Around 35% of all U.S. adults aren’t getting enough sleep, and that spells potentially serious consequences for their physical and mental health. Sleep deprivation has been linked to obesity, heart disease, stroke, and high blood pressure. Teens, too, are at risk; researchers at Columbia University’s Mailman School of Public Health found that the average number of hours slept by American adolescents is seven – two hours less than the nine they should be enjoying. It is time to make getting a good night’s rest more of a priority – and that means giving due importance to sleep quality as well as sleep quantity.
Why does sleep deprivation affect our mental health?
We have mentioned the plethora of physical ailments that poor sleep can cause, but sleep deprivation can have serious effects on our mental health beyond feeling stressed, tired, or moody. A recent study by scientists at the University of Oxford found that “sleep disruption is a driving factor in the occurrence of paranoia, hallucinatory experiences, and other mental health problems in young adults with an average age of 25.” Lack of sleep is also linked to anxiety and depression. The reason is that a lack of sleep affects the amygdala and the prefrontal cortex – two areas of the brain that are necessary for managing emotions. Sleep deprivation causes us to see things more negatively, and to become moodier and more emotionally reactive.
What is quality sleep?
In addition to sleeping the required number of hours for your age, it is important to go through all the cycles that make up good sleep – including the restorative ‘deep sleep’ phase, in which Human Growth Hormone (HGH) is produced. HGH helps the body in many ways, stimulating the immune system, increasing muscle mass and bone, and increasing calcium retention. To enjoy quality sleep, you should fall asleep within half an hour of your head touching the pillow, and you should wake up no more than once a night. Frequent tossing and turning or waking up means you are not going through all the different sleep cycles that are necessary for optimal health.
The importance of a comfortable bed and mattress
Sleep hygiene is key when it comes to good sleep, and this begins with having an ergonomic mattress that supports your body. The bed should be wide enough to enable you to move, and the mattress should be of the right firmness for your sleeping position.

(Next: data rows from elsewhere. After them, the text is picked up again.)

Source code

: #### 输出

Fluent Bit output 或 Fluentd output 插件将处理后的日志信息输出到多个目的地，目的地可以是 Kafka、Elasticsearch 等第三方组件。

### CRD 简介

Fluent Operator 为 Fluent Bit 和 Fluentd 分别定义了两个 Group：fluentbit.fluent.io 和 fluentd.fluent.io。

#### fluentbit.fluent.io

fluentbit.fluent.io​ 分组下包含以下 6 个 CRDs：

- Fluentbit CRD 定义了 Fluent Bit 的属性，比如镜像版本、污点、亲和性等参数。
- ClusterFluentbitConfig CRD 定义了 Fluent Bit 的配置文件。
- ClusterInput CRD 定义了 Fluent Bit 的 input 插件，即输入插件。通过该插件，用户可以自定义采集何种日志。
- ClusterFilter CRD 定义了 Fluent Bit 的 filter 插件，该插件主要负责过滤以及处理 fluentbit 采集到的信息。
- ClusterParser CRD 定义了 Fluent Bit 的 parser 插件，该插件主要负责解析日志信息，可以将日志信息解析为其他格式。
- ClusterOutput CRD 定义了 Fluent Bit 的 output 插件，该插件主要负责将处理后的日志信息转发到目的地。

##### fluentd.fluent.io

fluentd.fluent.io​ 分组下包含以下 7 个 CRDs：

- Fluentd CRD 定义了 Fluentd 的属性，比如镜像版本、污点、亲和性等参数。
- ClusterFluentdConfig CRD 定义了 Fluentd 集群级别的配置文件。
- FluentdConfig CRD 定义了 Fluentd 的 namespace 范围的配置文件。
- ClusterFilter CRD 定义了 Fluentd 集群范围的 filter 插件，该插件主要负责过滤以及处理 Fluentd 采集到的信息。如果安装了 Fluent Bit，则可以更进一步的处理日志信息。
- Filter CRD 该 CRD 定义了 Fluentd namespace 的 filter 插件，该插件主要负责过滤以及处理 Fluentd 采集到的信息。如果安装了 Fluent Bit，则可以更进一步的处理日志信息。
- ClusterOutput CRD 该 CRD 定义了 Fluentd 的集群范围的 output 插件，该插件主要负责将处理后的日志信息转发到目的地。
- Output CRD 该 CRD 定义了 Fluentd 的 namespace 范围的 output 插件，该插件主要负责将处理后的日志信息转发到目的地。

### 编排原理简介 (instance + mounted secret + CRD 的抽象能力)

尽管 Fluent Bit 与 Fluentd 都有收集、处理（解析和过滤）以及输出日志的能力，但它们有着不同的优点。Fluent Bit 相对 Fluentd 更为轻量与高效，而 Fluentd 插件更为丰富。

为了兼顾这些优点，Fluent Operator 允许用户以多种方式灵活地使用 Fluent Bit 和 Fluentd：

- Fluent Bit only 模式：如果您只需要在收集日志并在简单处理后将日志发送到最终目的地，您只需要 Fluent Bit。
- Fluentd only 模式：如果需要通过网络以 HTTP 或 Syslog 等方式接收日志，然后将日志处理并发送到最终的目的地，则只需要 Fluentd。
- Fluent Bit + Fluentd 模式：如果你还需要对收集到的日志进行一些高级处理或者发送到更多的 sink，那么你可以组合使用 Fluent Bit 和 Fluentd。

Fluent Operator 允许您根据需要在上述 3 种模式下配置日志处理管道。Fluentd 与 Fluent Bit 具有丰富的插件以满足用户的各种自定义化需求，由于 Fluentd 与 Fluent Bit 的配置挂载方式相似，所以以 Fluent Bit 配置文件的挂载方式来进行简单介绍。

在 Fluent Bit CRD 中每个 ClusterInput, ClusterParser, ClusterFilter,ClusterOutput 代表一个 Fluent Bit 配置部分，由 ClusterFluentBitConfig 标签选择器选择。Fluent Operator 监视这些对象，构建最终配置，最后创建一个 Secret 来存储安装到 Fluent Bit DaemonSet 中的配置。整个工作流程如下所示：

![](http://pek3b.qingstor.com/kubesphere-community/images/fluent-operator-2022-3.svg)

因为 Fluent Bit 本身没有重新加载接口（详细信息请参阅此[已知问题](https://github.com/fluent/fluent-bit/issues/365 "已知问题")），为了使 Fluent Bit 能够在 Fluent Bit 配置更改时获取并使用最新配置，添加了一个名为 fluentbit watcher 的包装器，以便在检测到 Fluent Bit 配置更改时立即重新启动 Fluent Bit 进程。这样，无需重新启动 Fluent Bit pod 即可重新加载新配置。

If you sleep on your back or tummy, you will usually need a firmer mattress. If you sleep on your side, technology like memory foam will ensure your whole body is supported, to avoid issues like hip or shoulder pain. Bedroom design is also key. Make sure your sleeping space is dark, cool, and completely quiet. Keep all technology outside to avoid the temptation to stay up late online or watching T.V.

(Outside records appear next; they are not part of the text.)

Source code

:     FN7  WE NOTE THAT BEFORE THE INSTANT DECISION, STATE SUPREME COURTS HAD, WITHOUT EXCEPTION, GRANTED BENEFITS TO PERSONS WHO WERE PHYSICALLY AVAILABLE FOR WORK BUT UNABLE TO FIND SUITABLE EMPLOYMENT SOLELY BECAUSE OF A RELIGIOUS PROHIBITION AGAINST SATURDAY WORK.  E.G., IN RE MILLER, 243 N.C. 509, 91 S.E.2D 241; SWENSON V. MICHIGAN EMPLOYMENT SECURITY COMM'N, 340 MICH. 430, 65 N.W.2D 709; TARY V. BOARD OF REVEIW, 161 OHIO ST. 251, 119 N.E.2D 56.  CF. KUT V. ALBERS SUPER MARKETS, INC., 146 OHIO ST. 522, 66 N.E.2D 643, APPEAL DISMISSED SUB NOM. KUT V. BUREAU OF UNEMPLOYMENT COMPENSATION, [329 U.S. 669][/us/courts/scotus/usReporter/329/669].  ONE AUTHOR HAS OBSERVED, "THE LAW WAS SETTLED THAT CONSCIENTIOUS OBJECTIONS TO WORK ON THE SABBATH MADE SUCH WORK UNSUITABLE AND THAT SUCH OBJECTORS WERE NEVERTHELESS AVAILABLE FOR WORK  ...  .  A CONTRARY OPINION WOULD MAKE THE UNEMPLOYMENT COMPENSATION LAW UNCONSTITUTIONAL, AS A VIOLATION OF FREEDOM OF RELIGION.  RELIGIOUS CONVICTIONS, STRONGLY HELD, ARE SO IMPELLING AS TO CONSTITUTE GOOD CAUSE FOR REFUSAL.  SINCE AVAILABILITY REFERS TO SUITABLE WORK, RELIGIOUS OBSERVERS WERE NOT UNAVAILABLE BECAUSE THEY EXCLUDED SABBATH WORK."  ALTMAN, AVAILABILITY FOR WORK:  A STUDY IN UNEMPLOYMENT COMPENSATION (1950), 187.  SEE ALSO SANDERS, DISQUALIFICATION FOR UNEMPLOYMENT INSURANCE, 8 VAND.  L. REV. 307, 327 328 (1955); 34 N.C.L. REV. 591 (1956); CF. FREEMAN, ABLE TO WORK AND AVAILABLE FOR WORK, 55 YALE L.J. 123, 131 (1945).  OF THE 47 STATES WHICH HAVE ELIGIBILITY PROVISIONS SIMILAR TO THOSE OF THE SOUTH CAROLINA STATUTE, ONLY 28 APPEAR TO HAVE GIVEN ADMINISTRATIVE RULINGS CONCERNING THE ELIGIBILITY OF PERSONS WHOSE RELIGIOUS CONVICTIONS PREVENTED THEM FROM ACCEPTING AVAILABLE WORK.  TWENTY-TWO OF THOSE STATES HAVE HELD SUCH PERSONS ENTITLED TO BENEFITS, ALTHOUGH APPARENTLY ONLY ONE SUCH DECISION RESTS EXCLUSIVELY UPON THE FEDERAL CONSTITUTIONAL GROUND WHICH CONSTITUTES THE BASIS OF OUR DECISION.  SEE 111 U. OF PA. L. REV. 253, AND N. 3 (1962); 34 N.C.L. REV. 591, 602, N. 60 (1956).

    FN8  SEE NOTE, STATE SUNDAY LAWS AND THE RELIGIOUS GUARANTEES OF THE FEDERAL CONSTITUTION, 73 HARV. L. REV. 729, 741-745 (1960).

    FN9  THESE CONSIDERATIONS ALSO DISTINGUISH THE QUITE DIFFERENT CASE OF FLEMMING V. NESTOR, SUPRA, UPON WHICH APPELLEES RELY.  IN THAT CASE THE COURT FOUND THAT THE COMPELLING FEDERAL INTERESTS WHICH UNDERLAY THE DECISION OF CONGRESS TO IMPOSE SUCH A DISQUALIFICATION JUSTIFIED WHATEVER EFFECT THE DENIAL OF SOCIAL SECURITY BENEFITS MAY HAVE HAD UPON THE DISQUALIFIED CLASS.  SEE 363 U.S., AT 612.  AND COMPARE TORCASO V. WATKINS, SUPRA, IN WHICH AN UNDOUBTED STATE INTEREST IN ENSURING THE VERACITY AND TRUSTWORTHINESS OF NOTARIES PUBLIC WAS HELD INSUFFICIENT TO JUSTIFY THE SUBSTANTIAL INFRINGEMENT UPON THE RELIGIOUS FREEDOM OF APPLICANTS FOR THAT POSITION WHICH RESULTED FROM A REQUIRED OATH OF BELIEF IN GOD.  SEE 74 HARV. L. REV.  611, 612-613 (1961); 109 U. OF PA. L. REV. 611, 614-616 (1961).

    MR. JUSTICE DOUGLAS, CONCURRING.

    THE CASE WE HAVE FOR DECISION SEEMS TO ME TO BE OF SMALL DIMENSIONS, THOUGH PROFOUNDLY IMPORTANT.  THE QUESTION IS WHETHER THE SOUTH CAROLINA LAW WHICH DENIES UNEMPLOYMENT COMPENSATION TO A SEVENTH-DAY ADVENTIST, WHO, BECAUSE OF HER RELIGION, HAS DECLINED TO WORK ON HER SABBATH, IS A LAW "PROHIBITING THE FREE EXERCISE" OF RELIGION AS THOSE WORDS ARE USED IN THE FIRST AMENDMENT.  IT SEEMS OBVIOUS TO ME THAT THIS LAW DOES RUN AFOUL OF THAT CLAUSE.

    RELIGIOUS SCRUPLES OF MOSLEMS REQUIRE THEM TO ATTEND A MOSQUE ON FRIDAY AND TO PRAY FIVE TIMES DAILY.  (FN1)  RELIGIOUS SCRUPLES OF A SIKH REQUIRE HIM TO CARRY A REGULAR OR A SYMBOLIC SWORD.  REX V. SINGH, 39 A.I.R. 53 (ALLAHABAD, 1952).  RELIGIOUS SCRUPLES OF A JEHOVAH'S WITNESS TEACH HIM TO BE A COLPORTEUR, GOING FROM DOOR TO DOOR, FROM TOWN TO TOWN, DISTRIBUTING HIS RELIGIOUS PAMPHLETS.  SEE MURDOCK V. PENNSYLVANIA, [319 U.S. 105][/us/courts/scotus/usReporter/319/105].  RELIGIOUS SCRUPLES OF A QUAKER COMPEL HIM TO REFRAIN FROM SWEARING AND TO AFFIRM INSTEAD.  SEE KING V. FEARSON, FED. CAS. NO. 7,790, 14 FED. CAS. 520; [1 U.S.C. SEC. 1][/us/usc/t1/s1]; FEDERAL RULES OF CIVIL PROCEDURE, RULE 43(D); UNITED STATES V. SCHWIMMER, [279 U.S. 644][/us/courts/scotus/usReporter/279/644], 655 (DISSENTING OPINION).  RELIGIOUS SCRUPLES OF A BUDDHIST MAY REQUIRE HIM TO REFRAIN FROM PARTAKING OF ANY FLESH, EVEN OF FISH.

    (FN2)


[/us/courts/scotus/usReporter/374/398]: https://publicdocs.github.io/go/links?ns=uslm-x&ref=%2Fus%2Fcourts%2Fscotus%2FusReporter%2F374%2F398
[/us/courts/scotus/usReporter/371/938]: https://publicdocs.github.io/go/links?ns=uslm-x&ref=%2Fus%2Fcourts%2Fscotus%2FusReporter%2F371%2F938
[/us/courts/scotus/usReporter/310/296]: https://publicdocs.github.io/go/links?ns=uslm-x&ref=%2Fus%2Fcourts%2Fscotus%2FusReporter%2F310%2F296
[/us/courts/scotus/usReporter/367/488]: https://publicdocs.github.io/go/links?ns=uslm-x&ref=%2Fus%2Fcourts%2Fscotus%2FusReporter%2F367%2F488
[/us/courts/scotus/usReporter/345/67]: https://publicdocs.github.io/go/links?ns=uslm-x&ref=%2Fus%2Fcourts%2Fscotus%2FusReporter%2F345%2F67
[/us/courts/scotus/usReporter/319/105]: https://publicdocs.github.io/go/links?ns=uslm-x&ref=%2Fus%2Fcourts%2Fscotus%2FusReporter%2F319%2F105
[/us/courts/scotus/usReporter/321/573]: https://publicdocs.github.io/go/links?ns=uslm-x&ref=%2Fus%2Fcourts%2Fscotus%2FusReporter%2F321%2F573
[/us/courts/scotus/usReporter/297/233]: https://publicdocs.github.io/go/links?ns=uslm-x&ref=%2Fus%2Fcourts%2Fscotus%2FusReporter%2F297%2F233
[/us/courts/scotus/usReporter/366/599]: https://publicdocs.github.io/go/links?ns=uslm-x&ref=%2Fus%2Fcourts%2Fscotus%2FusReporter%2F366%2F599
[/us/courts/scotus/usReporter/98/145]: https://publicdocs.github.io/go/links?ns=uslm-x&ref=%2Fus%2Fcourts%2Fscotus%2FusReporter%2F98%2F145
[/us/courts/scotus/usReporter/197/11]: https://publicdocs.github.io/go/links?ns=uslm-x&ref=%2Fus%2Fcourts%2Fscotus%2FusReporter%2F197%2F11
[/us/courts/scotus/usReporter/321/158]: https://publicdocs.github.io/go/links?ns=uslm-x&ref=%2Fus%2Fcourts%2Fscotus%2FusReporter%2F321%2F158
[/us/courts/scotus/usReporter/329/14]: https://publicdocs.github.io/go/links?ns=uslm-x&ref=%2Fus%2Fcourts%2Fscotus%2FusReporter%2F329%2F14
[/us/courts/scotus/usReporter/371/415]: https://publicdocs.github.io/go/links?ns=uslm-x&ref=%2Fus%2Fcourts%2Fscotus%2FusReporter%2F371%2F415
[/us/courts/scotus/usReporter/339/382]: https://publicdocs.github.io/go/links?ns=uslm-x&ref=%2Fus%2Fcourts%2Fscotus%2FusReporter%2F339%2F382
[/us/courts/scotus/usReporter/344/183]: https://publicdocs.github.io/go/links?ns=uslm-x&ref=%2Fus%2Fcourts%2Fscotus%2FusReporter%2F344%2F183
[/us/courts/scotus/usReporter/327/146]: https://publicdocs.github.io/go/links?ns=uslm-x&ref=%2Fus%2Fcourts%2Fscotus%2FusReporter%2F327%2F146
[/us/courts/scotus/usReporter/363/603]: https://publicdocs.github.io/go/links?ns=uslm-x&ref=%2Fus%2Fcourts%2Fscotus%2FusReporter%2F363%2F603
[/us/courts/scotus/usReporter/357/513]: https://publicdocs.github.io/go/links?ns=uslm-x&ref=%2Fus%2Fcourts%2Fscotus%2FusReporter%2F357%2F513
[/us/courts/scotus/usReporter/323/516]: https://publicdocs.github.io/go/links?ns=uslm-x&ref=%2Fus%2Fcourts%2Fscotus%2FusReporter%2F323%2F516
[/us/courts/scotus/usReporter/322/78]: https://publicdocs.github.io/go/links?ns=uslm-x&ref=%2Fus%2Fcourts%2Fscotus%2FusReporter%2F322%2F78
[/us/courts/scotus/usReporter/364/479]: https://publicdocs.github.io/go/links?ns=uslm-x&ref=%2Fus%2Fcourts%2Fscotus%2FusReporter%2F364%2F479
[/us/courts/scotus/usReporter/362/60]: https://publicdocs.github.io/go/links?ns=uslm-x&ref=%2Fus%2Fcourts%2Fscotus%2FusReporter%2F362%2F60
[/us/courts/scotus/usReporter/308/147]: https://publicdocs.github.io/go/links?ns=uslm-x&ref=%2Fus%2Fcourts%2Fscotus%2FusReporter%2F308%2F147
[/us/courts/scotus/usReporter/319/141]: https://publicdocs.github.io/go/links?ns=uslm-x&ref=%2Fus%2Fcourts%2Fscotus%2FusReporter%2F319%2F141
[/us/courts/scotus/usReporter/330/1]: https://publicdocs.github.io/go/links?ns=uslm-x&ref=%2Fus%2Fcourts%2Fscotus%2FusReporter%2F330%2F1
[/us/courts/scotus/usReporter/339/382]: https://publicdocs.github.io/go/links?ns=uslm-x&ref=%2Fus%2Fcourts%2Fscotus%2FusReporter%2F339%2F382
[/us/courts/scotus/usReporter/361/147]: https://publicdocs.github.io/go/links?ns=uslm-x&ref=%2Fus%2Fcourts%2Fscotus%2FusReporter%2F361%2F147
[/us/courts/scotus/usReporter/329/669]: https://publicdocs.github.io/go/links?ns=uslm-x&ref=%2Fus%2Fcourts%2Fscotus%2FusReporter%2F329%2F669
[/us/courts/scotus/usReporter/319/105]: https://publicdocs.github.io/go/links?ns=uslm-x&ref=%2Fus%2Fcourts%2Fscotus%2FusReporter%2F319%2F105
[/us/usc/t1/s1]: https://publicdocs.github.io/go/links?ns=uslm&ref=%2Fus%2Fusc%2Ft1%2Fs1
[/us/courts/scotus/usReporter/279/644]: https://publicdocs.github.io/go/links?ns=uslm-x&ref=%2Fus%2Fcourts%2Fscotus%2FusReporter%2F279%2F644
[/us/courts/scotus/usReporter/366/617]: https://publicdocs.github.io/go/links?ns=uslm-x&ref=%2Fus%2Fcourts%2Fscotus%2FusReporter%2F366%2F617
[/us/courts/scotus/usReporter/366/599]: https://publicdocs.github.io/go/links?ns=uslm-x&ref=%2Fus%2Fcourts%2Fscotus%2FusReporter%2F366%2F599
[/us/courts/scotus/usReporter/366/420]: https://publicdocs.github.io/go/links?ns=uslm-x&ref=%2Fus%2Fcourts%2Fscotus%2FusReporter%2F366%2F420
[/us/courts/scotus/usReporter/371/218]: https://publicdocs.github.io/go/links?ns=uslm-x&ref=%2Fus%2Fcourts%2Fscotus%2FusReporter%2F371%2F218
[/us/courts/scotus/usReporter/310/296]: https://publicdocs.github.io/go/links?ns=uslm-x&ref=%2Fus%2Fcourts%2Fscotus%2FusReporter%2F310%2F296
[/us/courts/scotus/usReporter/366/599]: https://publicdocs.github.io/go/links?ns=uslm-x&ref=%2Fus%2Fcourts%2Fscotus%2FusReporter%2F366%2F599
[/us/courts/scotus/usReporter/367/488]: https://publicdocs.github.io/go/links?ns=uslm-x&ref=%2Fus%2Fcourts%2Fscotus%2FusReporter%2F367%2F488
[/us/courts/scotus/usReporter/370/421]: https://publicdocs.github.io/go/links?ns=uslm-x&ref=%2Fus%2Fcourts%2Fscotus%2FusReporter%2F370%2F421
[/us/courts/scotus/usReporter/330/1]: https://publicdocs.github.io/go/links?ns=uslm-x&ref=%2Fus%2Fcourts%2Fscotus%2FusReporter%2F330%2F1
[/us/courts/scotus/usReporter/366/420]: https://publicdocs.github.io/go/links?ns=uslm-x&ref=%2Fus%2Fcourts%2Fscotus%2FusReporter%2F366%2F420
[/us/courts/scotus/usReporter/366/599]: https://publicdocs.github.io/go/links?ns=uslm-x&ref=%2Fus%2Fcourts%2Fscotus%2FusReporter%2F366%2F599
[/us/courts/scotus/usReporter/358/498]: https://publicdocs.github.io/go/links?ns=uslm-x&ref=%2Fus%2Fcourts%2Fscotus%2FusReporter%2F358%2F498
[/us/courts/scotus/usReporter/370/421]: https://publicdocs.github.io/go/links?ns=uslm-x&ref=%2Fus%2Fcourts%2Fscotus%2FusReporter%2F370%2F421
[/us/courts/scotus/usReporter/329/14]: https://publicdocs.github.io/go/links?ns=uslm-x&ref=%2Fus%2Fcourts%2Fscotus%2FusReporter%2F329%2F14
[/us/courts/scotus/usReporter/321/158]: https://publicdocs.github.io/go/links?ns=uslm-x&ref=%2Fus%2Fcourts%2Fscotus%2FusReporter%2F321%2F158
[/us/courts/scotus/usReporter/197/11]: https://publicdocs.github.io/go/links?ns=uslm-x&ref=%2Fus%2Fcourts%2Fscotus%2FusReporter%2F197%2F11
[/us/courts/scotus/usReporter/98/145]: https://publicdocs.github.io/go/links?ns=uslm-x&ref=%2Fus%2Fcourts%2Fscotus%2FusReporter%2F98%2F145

Mindfulness meditation and other stress relievers
In order to sleep well, it is important to actively reduce stress. Researchers at the University of Southern California have found that adults trained in mindfulness meditation sleep better than those trained in sleep hygiene education intervention. Holistic exercises like yoga and Tai Chi also lower levels of stress hormones, through their focus on mindfulness. At night time, progressive muscle relaxation is a perfect exercise to calm you down and induce a sleepy state. Essential oils like lavender (which is calming) may work for you; try diffusing this oil through your room at night.
If you haven’t been getting enough hours of sleep or you wake up feeling fatigued and tired, try to create a more comfortable resting space and to adopt a strict sleep routine. Avoid coffee and other stimulants in the afternoon, and consider a warm bath to lull you into sleep. If the problem persists, see a sleep specialist to rule out sleep apnea or other problems that can have major consequences for your health.